Sparse subsets of the natural numbers and Euler's totient function

Abstract: In this article, we investigate sparse subsets of the natural numbers and study the sparseness of some sets associated with the Euler's totient function $\phi$ via the property of Banach Density'. These sets related to the totient function are defined as follows: $V:=\phi(\mathbb{N})$ and $N_i:=\{N_i(m)\colon m\in V \}$ for $i = 1, 2, 3,$ where $N_1(m)=\max\{x\in \mathbb{N}\colon \phi(x)\leq m\}$, $N_2(m)=\max(\phi^{-1}(m))$ and $N_3(m)=\min(\phi^{-1}(m))$ for $ m\in V$. Masser and Shiu call the elements of $N_1$ assparsely totient numbers' and construct an infinite family of these numbers.

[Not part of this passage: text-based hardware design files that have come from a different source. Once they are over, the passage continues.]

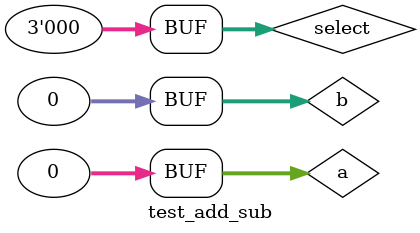
<source format=v>
`timescale 1ns / 1ps


module test_add_sub;

	// Inputs
	reg [2:0] select;
	reg [31:0] a;
	reg [31:0] b;

	// Outputs
	wire [31:0] out;
	wire [32:0] temp_output_to_check_carry;
	wire carry;
	wire zero;

	// Instantiate the Unit Under Test (UUT)
	add_sub uut (
		.select(select), 
		.a(a), 
		.b(b), 
		.out(out), 
		.temp_output_to_check_carry(temp_output_to_check_carry), 
		.carry(carry), 
		.zero(zero)
	);

	initial begin
		// Initialize Inputs
		select = 0;
		a = 0;
		b = 0;

		// Wait 100 ns for global reset to finish
		#100;
        
		// Add stimulus here

	end
      
endmodule


</source>
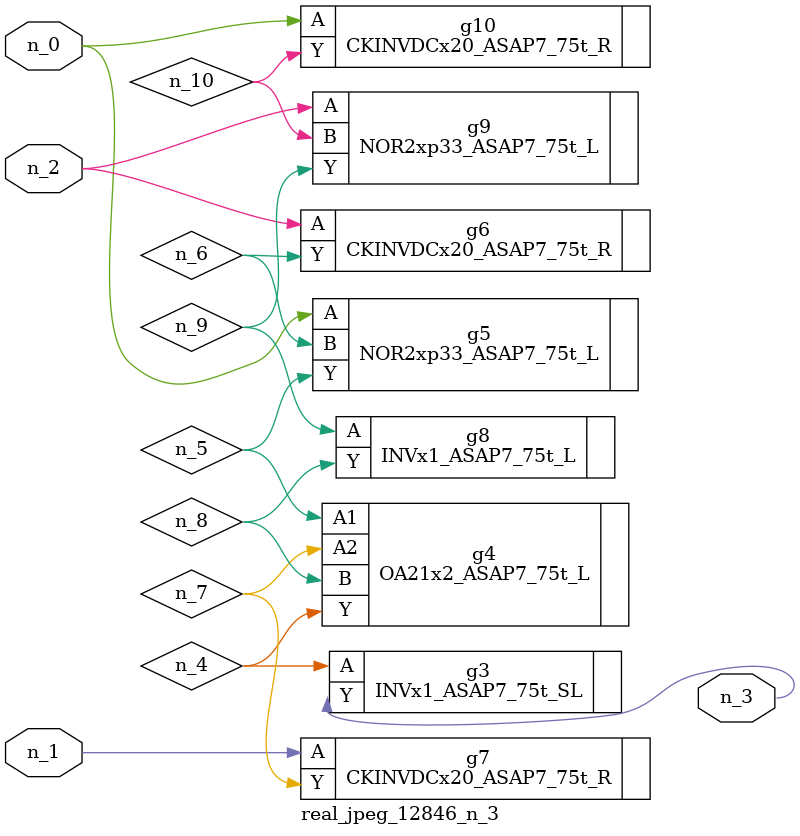
<source format=v>
module real_jpeg_12846_n_3 (n_1, n_0, n_2, n_3);

input n_1;
input n_0;
input n_2;

output n_3;

wire n_5;
wire n_4;
wire n_8;
wire n_6;
wire n_7;
wire n_10;
wire n_9;

NOR2xp33_ASAP7_75t_L g5 ( 
.A(n_0),
.B(n_6),
.Y(n_5)
);

CKINVDCx20_ASAP7_75t_R g10 ( 
.A(n_0),
.Y(n_10)
);

CKINVDCx20_ASAP7_75t_R g7 ( 
.A(n_1),
.Y(n_7)
);

CKINVDCx20_ASAP7_75t_R g6 ( 
.A(n_2),
.Y(n_6)
);

NOR2xp33_ASAP7_75t_L g9 ( 
.A(n_2),
.B(n_10),
.Y(n_9)
);

INVx1_ASAP7_75t_SL g3 ( 
.A(n_4),
.Y(n_3)
);

OA21x2_ASAP7_75t_L g4 ( 
.A1(n_5),
.A2(n_7),
.B(n_8),
.Y(n_4)
);

INVx1_ASAP7_75t_L g8 ( 
.A(n_9),
.Y(n_8)
);


endmodule
</source>
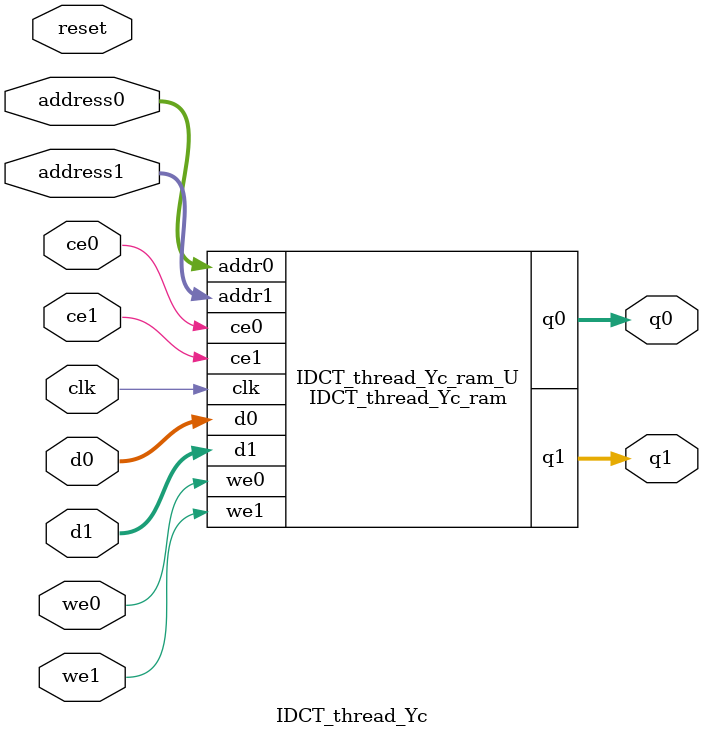
<source format=v>

`timescale 1 ns / 1 ps
module IDCT_thread_Yc_ram (addr0, ce0, d0, we0, q0, addr1, ce1, d1, we1, q1,  clk);

parameter DWIDTH = 32;
parameter AWIDTH = 3;
parameter MEM_SIZE = 8;

input[AWIDTH-1:0] addr0;
input ce0;
input[DWIDTH-1:0] d0;
input we0;
output reg[DWIDTH-1:0] q0;
input[AWIDTH-1:0] addr1;
input ce1;
input[DWIDTH-1:0] d1;
input we1;
output reg[DWIDTH-1:0] q1;
input clk;

(* ram_style = "block" *)reg [DWIDTH-1:0] ram[MEM_SIZE-1:0];




always @(posedge clk)  
begin 
    if (ce0) 
    begin
        if (we0) 
        begin 
            ram[addr0] <= d0; 
            q0 <= d0;
        end 
        else 
            q0 <= ram[addr0];
    end
end


always @(posedge clk)  
begin 
    if (ce1) 
    begin
        if (we1) 
        begin 
            ram[addr1] <= d1; 
            q1 <= d1;
        end 
        else 
            q1 <= ram[addr1];
    end
end


endmodule


`timescale 1 ns / 1 ps
module IDCT_thread_Yc(
    reset,
    clk,
    address0,
    ce0,
    we0,
    d0,
    q0,
    address1,
    ce1,
    we1,
    d1,
    q1);

parameter DataWidth = 32'd32;
parameter AddressRange = 32'd8;
parameter AddressWidth = 32'd3;
input reset;
input clk;
input[AddressWidth - 1:0] address0;
input ce0;
input we0;
input[DataWidth - 1:0] d0;
output[DataWidth - 1:0] q0;
input[AddressWidth - 1:0] address1;
input ce1;
input we1;
input[DataWidth - 1:0] d1;
output[DataWidth - 1:0] q1;



IDCT_thread_Yc_ram IDCT_thread_Yc_ram_U(
    .clk( clk ),
    .addr0( address0 ),
    .ce0( ce0 ),
    .d0( d0 ),
    .we0( we0 ),
    .q0( q0 ),
    .addr1( address1 ),
    .ce1( ce1 ),
    .d1( d1 ),
    .we1( we1 ),
    .q1( q1 ));

endmodule


</source>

Here we construct several infinite families of numbers in $N_2\setminus N_1$ and an infinite family of composite numbers in $N_3$. We also study (i) the ratio $\frac{N_2(m)}{N_3(m)}$, which is linked to the Carmichael's conjecture, namely, $|\phi^{-1}(m)|\geq 2 ~\forall ~ m\in V$, and (ii) arithmetic and geometric progressions in $N_2$ and $N_3$. Finally, using the above sets associated to the totient function, we generate an infinite class of subsets of $\mathbb{N}$, each with asymptotic density zero and containing arbitrarily long arithmetic progressions.